◆ What is being asked: Rewrite every line of the listing with "Artigos" replaced by "Ensaios", keeping everything else unchanged and omitting the pictures.

◆ Entries provided:
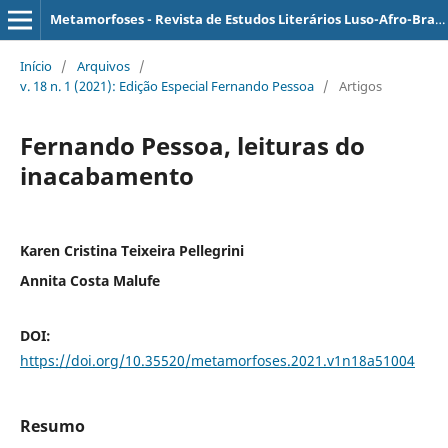
Metamorfoses - Revista de Estudos Literários Luso-Afro-Brasileiros
Início
/
Arquivos
/
v. 18 n. 1 (2021): Edição Especial Fernando Pessoa
/
Artigos
Fernando Pessoa, leituras do
inacabamento
Karen Cristina Teixeira Pellegrini
Annita Costa Malufe
DOI:
https://doi.org/10.35520/metamorfoses.2021.v1n18a51004
Resumo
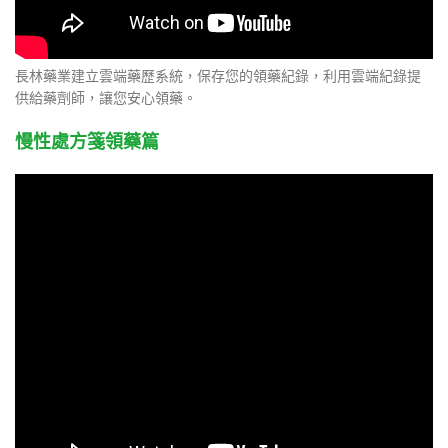
長林藥業建立雲端藥歷系統，保存您的領藥紀錄，利用雲端紀錄提
供給藥劑師，讓您安心領藥。
慢性處方箋領藥篇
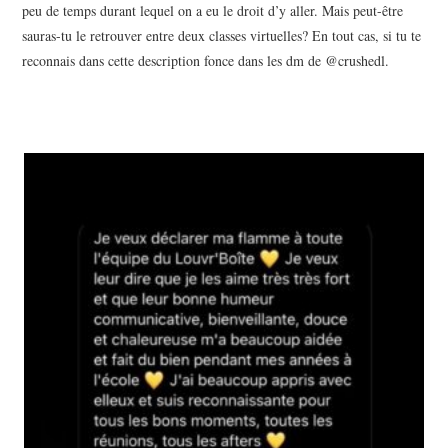
peu de temps durant lequel on a eu le droit d’y aller. Mais peut-être
sauras-tu le retrouver entre deux classes virtuelles? En tout cas, si tu te
reconnais dans cette description fonce dans les dm de @crushedl.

◆ Exercise output:
Metamorfoses - Revista de Estudos Literários Luso-Afro-Brasileiros
Início
/
Arquivos
/
v. 18 n. 1 (2021): Edição Especial Fernando Pessoa
/
Ensaios
Fernando Pessoa, leituras do
inacabamento
Karen Cristina Teixeira Pellegrini
Annita Costa Malufe
DOI:
https://doi.org/10.35520/metamorfoses.2021.v1n18a51004
Resumo
長林藥業建立雲端藥歷系統，保存您的領藥紀錄，利用雲端紀錄提
供給藥劑師，讓您安心領藥。
慢性處方箋領藥篇
peu de temps durant lequel on a eu le droit d’y aller. Mais peut-être
sauras-tu le retrouver entre deux classes virtuelles? En tout cas, si tu te
reconnais dans cette description fonce dans les dm de @crushedl.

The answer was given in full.